=== Exercise goal ===
Spot each line in the data below containing "Документации" and copy it.

=== Bounding box prediction data ===
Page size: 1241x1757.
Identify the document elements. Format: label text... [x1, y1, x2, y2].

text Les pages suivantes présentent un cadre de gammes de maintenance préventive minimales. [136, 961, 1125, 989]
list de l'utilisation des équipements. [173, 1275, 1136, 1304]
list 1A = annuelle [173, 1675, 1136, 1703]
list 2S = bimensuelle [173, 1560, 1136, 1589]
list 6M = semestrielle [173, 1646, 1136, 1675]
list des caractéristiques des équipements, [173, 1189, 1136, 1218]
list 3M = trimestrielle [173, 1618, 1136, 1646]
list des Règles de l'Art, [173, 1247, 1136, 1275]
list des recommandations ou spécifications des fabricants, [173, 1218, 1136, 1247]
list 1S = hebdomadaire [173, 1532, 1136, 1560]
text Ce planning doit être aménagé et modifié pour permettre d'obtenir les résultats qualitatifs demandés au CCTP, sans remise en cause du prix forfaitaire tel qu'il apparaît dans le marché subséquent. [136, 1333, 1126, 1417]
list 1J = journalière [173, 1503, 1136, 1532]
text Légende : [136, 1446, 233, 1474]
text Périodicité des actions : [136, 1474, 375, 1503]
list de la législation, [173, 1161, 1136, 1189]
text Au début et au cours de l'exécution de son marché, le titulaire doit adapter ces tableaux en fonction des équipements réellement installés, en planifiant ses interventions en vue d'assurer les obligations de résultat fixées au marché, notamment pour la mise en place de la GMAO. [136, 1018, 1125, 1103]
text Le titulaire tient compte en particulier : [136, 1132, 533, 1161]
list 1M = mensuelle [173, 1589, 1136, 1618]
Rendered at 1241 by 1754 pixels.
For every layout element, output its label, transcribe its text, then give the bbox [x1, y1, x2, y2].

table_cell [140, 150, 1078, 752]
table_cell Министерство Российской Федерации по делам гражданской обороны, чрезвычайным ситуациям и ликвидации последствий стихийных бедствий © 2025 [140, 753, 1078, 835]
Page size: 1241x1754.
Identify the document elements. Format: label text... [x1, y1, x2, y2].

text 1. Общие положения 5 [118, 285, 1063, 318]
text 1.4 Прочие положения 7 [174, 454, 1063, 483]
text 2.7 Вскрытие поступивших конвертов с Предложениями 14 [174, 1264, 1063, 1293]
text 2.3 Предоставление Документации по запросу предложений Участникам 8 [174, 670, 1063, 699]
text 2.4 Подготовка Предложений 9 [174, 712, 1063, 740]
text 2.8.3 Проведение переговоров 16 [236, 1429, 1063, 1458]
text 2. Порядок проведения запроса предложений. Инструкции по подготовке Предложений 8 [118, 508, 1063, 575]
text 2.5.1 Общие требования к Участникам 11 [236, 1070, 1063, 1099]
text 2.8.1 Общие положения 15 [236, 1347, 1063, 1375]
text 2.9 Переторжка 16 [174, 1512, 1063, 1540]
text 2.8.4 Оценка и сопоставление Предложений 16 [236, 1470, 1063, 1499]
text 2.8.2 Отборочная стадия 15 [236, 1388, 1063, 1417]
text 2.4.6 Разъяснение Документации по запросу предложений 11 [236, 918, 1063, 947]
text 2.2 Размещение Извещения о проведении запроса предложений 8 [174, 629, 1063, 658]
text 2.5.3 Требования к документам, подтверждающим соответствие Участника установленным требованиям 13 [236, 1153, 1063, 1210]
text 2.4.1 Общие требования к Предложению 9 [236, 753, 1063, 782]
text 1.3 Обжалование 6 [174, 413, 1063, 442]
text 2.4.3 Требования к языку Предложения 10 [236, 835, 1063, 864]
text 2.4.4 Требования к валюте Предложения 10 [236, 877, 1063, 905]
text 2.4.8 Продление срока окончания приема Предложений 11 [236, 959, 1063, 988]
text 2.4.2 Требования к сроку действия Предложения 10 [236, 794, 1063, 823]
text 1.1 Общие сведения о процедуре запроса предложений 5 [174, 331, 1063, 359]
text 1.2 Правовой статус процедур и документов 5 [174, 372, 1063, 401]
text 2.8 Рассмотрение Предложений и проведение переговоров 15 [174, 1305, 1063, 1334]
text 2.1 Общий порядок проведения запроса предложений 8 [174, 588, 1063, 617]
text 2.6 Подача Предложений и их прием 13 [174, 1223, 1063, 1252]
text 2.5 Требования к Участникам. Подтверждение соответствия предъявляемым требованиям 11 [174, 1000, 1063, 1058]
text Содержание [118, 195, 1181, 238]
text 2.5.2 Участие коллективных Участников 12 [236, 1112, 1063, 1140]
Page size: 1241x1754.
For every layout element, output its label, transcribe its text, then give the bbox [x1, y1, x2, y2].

=== Result for this task ===
text 2.3 Предоставление Документации по запросу предложений Участникам 8 [174, 670, 1063, 699]
text 2.4.6 Разъяснение Документации по запросу предложений 11 [236, 918, 1063, 947]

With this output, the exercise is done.